Mary Ann is the first studio album recorded by Puerto Rican singer Mary Ann Acevedo.  The first single of this album are Mírame ().

Track listing

Notes
 Track listing and credits from album booklet.

Singles
 "Mirame" is the first single from Mary Ann's first studio album. The song was written by Guillermo Torres, produced by Bob Benozzo and recorded in Altavoz Studio and Lele Studio at Italy. This is the story of a woman, who need to let know her man, that she loves him, she need him more than ever, that she can't live without him and reminded each time they have lived together. Here the woman expresses the infinite love totally to Him, so deep is their love which goes to where the sun touches the sea. Wishing well to recover each minute of their lives and their love re-emerge among them as the first time. On May 2, 2009 Mary Ann Acevedo sang this song, in a duet with Hannaní Peraza, and they had a "standing ovation" of the people, this is the first time that the song "Mirame", is presented on the stage of Objetivo Fama. This song has a new version, the "merengue version".  The song can only be obtained through digital download on Mary Ann Fan Club's website; this song was not included on the album as official track, it is a bonus track.
 "Que Ironía", written by Eduardo Reyes, Camarena and produced by Guillermo Torres is the second single of this debut album. The music video was released on January 19, 2007 in a worldwide television premiere on Anda Pa'l Cara, a television show on Univisión Puerto Rico. Also the music video was recorded on the studio of APC at Guaynabo, Puerto Rico.

ENTRIES SUPPLIED:

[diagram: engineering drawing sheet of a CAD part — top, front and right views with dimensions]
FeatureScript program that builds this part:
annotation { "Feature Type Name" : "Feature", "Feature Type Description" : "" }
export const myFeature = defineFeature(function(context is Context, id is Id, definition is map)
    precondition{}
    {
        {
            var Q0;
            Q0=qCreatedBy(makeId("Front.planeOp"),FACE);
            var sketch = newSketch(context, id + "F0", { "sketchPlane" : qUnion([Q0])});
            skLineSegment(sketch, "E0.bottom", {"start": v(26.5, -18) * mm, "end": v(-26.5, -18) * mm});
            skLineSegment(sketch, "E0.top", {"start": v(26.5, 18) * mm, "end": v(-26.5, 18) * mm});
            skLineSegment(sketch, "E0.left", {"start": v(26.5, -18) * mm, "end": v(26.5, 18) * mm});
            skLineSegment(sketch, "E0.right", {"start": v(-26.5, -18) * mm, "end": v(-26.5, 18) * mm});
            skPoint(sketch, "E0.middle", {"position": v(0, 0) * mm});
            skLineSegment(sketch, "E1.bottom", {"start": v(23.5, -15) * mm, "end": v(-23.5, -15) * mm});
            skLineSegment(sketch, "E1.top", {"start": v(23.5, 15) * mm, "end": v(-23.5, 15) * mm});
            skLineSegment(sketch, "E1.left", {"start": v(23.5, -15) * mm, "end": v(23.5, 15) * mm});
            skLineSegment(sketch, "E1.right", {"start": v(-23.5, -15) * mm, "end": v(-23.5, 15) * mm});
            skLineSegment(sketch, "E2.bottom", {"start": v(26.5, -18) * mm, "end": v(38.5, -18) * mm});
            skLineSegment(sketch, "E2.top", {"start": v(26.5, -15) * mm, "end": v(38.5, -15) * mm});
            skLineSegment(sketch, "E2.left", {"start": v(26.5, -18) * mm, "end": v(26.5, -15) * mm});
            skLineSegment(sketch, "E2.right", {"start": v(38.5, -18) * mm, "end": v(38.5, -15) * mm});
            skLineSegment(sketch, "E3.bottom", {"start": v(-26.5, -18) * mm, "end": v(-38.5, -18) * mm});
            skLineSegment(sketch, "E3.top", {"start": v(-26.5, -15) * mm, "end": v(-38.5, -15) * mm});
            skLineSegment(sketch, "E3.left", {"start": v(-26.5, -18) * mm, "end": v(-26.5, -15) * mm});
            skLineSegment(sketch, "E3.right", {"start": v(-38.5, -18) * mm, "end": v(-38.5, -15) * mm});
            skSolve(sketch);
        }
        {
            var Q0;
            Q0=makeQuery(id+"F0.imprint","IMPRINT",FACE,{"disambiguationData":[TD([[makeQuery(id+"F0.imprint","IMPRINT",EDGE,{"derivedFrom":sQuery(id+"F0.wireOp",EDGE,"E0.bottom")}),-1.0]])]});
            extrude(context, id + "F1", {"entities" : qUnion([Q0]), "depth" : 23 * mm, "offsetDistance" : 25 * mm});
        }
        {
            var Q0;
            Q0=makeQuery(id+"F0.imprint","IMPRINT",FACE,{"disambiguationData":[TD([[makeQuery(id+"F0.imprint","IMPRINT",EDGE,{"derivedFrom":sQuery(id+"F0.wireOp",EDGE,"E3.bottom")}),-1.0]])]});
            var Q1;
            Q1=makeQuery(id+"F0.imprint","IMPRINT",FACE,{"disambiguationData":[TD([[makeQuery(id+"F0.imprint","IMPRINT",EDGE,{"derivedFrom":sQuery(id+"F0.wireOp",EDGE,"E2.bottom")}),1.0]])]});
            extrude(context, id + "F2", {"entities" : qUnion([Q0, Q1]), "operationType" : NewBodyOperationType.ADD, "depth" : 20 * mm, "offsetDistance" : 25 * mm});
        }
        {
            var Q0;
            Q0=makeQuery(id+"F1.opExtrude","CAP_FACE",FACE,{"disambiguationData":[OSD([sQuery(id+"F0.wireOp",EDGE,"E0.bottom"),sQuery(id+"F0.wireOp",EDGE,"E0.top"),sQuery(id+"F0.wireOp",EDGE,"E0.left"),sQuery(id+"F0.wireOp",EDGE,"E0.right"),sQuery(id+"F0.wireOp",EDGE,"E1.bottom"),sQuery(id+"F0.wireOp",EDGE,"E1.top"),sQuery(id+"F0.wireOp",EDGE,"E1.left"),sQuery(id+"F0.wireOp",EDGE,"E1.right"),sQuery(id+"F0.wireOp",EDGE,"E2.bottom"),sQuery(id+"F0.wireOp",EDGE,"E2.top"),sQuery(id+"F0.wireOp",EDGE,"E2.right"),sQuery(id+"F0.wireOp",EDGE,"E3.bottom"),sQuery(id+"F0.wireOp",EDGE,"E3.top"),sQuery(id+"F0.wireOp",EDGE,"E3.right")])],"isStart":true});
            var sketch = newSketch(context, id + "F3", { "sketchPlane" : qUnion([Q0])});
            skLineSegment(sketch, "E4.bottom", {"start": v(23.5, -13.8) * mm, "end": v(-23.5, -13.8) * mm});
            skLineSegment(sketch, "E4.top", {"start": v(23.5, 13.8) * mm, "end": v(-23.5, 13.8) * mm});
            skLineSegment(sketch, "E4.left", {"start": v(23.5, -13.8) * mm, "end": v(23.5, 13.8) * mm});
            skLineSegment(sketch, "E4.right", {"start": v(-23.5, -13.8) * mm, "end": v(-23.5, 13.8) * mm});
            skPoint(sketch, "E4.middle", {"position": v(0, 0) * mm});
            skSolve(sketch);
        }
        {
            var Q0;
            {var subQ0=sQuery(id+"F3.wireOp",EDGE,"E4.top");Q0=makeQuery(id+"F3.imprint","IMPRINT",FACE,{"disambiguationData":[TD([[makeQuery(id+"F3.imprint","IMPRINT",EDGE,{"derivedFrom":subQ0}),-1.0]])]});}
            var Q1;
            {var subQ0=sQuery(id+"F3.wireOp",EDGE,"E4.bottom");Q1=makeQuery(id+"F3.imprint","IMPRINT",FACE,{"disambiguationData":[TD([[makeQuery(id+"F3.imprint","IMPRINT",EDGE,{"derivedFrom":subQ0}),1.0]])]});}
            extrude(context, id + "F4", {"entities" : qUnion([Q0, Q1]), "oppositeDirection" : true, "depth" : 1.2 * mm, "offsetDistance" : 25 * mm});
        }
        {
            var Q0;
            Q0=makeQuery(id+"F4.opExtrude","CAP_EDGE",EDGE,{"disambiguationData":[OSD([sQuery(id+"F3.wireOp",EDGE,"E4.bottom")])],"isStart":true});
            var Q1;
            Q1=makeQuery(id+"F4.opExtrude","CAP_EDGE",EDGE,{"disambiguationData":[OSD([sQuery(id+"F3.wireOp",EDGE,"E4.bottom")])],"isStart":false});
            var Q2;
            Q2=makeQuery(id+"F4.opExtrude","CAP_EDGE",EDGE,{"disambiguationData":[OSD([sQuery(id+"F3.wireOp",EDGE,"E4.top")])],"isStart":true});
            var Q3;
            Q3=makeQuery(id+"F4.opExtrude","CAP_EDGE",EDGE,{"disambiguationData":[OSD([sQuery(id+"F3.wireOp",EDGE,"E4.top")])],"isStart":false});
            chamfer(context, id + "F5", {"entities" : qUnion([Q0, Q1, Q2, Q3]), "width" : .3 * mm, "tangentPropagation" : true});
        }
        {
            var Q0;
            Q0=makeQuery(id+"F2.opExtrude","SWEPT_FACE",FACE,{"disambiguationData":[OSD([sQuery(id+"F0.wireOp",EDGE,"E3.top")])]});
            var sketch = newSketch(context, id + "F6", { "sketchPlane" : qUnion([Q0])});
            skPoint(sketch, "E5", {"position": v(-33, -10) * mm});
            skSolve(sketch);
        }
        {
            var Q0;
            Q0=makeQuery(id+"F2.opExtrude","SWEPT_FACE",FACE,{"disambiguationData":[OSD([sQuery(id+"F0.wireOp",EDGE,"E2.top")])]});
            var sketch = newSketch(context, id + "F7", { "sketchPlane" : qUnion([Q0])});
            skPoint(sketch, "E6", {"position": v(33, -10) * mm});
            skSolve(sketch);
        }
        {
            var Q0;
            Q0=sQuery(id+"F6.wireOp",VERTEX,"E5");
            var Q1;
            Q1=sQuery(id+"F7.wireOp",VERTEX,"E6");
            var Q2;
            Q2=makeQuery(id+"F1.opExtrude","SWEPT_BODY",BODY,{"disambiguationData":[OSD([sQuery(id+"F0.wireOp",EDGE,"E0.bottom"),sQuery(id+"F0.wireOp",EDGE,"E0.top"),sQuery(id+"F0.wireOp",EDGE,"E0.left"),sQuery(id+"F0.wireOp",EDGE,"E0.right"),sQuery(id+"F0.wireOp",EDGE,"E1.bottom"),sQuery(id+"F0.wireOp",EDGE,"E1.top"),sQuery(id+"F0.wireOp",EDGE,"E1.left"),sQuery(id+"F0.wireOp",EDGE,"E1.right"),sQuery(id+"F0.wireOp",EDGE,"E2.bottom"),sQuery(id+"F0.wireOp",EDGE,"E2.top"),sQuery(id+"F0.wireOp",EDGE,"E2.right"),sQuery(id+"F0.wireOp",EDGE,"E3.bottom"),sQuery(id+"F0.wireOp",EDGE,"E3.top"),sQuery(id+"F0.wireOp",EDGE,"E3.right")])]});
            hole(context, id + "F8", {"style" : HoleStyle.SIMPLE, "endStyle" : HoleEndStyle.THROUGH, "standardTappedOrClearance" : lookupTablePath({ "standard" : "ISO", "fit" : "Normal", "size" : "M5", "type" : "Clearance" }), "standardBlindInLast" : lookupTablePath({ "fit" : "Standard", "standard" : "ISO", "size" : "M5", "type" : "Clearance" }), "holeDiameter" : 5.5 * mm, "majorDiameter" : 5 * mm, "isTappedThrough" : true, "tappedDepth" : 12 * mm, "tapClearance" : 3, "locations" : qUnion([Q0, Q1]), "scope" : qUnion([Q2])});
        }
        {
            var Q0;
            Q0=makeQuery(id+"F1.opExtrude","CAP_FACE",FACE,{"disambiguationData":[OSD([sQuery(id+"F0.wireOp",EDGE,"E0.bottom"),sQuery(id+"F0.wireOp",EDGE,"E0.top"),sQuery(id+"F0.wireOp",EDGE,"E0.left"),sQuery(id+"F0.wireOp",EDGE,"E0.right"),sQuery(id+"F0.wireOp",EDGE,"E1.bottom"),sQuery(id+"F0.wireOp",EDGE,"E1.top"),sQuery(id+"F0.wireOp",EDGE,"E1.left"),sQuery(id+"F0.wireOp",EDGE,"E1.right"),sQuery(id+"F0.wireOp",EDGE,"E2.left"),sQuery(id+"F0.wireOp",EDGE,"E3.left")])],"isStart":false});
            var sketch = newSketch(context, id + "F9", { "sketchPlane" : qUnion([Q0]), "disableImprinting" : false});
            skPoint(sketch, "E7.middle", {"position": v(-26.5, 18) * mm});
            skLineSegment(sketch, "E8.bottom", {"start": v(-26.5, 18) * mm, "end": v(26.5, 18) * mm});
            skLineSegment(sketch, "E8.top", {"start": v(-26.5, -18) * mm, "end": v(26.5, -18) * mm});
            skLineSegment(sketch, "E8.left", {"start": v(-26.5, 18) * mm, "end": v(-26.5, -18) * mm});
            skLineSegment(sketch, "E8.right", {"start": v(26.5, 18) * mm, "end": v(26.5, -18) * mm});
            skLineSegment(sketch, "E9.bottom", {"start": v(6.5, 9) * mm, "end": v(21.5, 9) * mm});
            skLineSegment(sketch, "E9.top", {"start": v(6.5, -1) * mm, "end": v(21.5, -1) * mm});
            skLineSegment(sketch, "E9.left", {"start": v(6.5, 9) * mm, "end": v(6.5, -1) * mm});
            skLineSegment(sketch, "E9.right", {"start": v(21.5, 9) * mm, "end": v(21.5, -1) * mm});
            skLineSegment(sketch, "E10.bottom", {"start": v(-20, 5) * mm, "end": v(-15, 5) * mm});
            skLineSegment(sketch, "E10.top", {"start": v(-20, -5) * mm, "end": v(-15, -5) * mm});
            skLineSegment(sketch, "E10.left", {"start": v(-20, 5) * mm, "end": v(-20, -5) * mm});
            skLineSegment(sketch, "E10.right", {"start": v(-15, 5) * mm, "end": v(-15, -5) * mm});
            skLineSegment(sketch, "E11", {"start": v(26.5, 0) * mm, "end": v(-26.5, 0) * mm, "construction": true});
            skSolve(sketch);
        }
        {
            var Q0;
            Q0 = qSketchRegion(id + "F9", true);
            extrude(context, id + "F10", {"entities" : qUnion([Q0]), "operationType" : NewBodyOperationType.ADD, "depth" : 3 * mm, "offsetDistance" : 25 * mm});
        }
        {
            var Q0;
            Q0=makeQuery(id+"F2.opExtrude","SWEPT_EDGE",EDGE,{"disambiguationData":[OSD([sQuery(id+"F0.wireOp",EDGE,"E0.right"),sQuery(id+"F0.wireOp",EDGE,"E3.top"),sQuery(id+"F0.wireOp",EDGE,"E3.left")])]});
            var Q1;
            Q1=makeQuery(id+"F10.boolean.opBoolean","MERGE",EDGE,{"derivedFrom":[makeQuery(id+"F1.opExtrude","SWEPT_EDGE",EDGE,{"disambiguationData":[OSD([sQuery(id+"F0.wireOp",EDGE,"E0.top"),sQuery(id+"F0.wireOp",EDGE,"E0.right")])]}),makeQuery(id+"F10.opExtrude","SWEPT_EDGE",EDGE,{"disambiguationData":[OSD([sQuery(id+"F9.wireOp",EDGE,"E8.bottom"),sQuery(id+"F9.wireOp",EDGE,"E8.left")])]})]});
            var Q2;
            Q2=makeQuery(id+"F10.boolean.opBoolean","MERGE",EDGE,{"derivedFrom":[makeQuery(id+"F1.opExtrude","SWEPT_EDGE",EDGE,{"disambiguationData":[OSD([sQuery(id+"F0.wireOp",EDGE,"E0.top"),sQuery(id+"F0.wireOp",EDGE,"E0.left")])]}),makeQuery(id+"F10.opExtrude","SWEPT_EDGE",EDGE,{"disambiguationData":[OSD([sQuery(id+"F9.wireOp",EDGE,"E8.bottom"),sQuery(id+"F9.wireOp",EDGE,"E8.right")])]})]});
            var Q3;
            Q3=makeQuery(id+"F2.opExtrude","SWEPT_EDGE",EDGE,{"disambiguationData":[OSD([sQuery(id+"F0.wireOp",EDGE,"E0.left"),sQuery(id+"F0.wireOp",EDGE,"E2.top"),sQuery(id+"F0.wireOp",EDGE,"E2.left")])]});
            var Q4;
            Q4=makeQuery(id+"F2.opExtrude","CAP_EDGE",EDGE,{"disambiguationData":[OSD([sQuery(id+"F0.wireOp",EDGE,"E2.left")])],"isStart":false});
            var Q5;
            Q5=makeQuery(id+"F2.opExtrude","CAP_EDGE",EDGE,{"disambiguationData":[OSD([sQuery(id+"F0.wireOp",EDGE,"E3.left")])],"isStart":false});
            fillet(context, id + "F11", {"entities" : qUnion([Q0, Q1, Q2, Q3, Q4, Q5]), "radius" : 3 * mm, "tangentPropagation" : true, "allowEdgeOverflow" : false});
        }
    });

TRY IT: Retype the full article about the album Mary Ann from above, word for word.

SOLUTION FOR THIS EXERCISE:
Mary Ann is the first studio album recorded by Puerto Rican singer Mary Ann Acevedo.  The first single of this album are Mírame ().

Track listing

Notes
 Track listing and credits from album booklet.

Singles
 "Mirame" is the first single from Mary Ann's first studio album. The song was written by Guillermo Torres, produced by Bob Benozzo and recorded in Altavoz Studio and Lele Studio at Italy. This is the story of a woman, who need to let know her man, that she loves him, she need him more than ever, that she can't live without him and reminded each time they have lived together. Here the woman expresses the infinite love totally to Him, so deep is their love which goes to where the sun touches the sea. Wishing well to recover each minute of their lives and their love re-emerge among them as the first time. On May 2, 2009 Mary Ann Acevedo sang this song, in a duet with Hannaní Peraza, and they had a "standing ovation" of the people, this is the first time that the song "Mirame", is presented on the stage of Objetivo Fama. This song has a new version, the "merengue version".  The song can only be obtained through digital download on Mary Ann Fan Club's website; this song was not included on the album as official track, it is a bonus track.
 "Que Ironía", written by Eduardo Reyes, Camarena and produced by Guillermo Torres is the second single of this debut album. The music video was released on January 19, 2007 in a worldwide television premiere on Anda Pa'l Cara, a television show on Univisión Puerto Rico. Also the music video was recorded on the studio of APC at Guaynabo, Puerto Rico.